*TASK*. Would you set down the data below exactly as shown?

*GIVEN RECORDS*.

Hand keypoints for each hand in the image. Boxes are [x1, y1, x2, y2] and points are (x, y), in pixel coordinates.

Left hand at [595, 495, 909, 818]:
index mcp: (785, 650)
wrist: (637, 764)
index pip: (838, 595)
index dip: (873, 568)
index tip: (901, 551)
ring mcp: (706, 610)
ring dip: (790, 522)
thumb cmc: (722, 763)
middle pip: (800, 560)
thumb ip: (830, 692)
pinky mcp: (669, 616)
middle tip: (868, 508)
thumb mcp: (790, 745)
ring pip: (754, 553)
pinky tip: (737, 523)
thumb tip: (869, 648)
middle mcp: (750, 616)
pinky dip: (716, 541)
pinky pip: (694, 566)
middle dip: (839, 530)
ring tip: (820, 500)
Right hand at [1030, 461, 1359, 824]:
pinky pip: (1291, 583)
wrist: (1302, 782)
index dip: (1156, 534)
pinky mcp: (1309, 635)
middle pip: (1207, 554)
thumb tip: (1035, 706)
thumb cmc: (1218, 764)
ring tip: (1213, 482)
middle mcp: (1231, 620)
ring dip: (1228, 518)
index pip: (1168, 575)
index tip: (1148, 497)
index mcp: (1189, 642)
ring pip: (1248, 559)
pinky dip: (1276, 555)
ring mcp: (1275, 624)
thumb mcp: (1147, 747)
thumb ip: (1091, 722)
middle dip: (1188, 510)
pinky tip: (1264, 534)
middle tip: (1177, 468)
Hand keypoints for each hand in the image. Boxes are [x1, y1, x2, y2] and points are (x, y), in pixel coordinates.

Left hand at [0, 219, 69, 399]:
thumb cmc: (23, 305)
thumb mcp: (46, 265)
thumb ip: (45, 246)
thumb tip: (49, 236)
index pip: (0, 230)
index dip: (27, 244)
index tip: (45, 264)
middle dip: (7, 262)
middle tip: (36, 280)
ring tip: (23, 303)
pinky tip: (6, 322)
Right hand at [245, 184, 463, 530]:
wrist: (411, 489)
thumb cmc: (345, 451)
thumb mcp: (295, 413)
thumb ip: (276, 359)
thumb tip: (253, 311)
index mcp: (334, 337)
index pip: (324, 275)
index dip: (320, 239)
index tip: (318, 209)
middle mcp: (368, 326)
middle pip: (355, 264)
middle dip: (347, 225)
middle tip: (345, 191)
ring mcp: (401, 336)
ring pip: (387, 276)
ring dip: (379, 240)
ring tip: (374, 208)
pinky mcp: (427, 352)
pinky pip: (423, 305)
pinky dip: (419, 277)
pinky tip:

*SOLUTION*.
Hand keypoints for each hand in the image. Boxes are [x1, y1, x2, y2] and points are (x, y), in pixel coordinates.

Left hand at [595, 495, 909, 818]:
index mcp: (785, 650)
wrist: (637, 764)
index pip: (838, 595)
index dip: (873, 568)
index tip: (901, 551)
ring mcp: (706, 610)
ring dip: (790, 522)
thumb cmc: (722, 763)
middle pip: (800, 560)
thumb ip: (830, 692)
pinky mcp: (669, 616)
middle tip: (868, 508)
thumb mcp: (790, 745)
ring pip: (754, 553)
pinky tip: (737, 523)
thumb tip: (869, 648)
middle mcp: (750, 616)
pinky dip: (716, 541)
pinky pip: (694, 566)
middle dip: (839, 530)
ring tip: (820, 500)
Right hand at [1030, 461, 1359, 824]:
pinky pip: (1291, 583)
wrist: (1302, 782)
index dip: (1156, 534)
pinky mcp: (1309, 635)
middle pip: (1207, 554)
thumb tip: (1035, 706)
thumb cmc: (1218, 764)
ring tip: (1213, 482)
middle mcp: (1231, 620)
ring dip: (1228, 518)
index pip: (1168, 575)
index tip: (1148, 497)
index mcp: (1189, 642)
ring pip: (1248, 559)
pinky dip: (1276, 555)
ring mcp: (1275, 624)
thumb mcp: (1147, 747)
thumb ip: (1091, 722)
middle dip: (1188, 510)
pinky tip: (1264, 534)
middle tip: (1177, 468)
Hand keypoints for each hand in the image. Boxes are [x1, y1, x2, y2] and points are (x, y), in pixel coordinates.

Left hand at [0, 219, 69, 399]:
thumb cmc: (23, 305)
thumb mcp: (46, 265)
thumb ip: (45, 246)
thumb tip: (49, 236)
index pip: (0, 230)
index dip: (27, 244)
index tip: (45, 264)
middle dip: (7, 262)
middle tip: (36, 280)
ring tip: (23, 303)
pinky tip: (6, 322)
Right hand at [245, 184, 463, 530]:
wrist: (411, 489)
thumb cmc: (345, 451)
thumb mcp: (295, 413)
thumb ip: (276, 359)
thumb tip: (253, 311)
index mcp: (334, 337)
index pip: (324, 275)
index dip: (320, 239)
index tip: (318, 209)
middle mcp: (368, 326)
middle pip: (355, 264)
middle dip: (347, 225)
middle tip: (345, 191)
ring mcp: (401, 336)
ring pip: (387, 276)
ring dip: (379, 240)
ring tip: (374, 208)
pinky mcp: (427, 352)
pinky pip: (423, 305)
pinky dip: (419, 277)
pinky tip:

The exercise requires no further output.